Stored data:
※ ※ ※
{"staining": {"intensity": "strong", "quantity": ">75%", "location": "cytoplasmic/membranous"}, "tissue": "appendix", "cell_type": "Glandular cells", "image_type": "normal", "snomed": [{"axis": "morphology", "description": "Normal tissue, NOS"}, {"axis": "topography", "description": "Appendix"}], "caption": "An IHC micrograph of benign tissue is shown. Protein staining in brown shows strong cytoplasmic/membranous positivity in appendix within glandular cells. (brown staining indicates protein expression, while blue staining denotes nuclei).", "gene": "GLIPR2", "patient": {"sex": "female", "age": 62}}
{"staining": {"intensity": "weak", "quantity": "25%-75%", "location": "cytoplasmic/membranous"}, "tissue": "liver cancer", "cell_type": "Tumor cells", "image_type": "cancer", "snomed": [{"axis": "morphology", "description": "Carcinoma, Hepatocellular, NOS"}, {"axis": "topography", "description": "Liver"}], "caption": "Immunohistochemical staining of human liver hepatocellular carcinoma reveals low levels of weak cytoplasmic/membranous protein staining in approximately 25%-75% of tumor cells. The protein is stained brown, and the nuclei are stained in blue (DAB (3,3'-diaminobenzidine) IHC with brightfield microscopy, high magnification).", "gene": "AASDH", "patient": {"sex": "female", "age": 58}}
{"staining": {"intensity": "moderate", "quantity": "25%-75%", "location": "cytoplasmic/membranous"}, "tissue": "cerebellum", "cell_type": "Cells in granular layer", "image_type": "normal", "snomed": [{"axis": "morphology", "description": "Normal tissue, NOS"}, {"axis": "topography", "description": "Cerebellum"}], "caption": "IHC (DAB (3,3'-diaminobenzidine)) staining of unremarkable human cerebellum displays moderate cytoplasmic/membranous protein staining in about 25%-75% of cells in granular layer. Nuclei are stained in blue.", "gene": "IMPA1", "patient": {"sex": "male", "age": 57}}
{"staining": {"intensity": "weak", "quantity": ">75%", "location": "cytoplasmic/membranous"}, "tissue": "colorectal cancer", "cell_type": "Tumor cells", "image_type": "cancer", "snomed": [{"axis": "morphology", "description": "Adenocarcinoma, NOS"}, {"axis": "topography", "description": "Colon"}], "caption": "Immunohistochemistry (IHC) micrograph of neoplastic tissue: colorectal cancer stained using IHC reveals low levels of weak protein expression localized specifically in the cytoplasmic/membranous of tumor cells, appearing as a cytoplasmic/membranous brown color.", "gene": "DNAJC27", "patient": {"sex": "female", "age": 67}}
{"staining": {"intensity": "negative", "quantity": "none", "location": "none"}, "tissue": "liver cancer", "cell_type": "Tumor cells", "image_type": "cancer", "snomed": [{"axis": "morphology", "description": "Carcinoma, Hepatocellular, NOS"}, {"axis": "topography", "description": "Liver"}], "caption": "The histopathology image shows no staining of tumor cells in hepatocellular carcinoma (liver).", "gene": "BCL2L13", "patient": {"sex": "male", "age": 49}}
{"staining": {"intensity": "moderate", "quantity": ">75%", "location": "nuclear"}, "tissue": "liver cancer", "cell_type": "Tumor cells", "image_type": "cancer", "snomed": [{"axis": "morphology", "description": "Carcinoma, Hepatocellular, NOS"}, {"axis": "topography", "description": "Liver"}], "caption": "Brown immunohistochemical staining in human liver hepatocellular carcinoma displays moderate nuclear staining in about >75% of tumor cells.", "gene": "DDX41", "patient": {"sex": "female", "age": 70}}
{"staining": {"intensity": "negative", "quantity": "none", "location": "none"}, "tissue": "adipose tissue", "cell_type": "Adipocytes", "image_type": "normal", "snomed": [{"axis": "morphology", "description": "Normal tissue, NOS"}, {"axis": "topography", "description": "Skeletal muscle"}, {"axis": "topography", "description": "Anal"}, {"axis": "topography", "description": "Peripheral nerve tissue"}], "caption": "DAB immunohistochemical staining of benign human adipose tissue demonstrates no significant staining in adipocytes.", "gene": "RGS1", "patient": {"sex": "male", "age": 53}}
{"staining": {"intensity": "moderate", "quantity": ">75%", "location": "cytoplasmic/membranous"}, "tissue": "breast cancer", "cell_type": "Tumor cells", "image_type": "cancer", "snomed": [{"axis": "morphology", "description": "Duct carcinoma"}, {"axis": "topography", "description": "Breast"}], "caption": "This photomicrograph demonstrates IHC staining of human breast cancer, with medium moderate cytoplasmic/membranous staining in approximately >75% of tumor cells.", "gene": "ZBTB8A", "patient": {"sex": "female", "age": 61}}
※ ※ ※
• [THE TASK]:
Quote exactly the first line of the data and every line after it through the one holding "of human liver".

• [EXPECTED OUTPUT]:
{"staining": {"intensity": "strong", "quantity": ">75%", "location": "cytoplasmic/membranous"}, "tissue": "appendix", "cell_type": "Glandular cells", "image_type": "normal", "snomed": [{"axis": "morphology", "description": "Normal tissue, NOS"}, {"axis": "topography", "description": "Appendix"}], "caption": "An IHC micrograph of benign tissue is shown. Protein staining in brown shows strong cytoplasmic/membranous positivity in appendix within glandular cells. (brown staining indicates protein expression, while blue staining denotes nuclei).", "gene": "GLIPR2", "patient": {"sex": "female", "age": 62}}
{"staining": {"intensity": "weak", "quantity": "25%-75%", "location": "cytoplasmic/membranous"}, "tissue": "liver cancer", "cell_type": "Tumor cells", "image_type": "cancer", "snomed": [{"axis": "morphology", "description": "Carcinoma, Hepatocellular, NOS"}, {"axis": "topography", "description": "Liver"}], "caption": "Immunohistochemical staining of human liver hepatocellular carcinoma reveals low levels of weak cytoplasmic/membranous protein staining in approximately 25%-75% of tumor cells. The protein is stained brown, and the nuclei are stained in blue (DAB (3,3'-diaminobenzidine) IHC with brightfield microscopy, high magnification).", "gene": "AASDH", "patient": {"sex": "female", "age": 58}}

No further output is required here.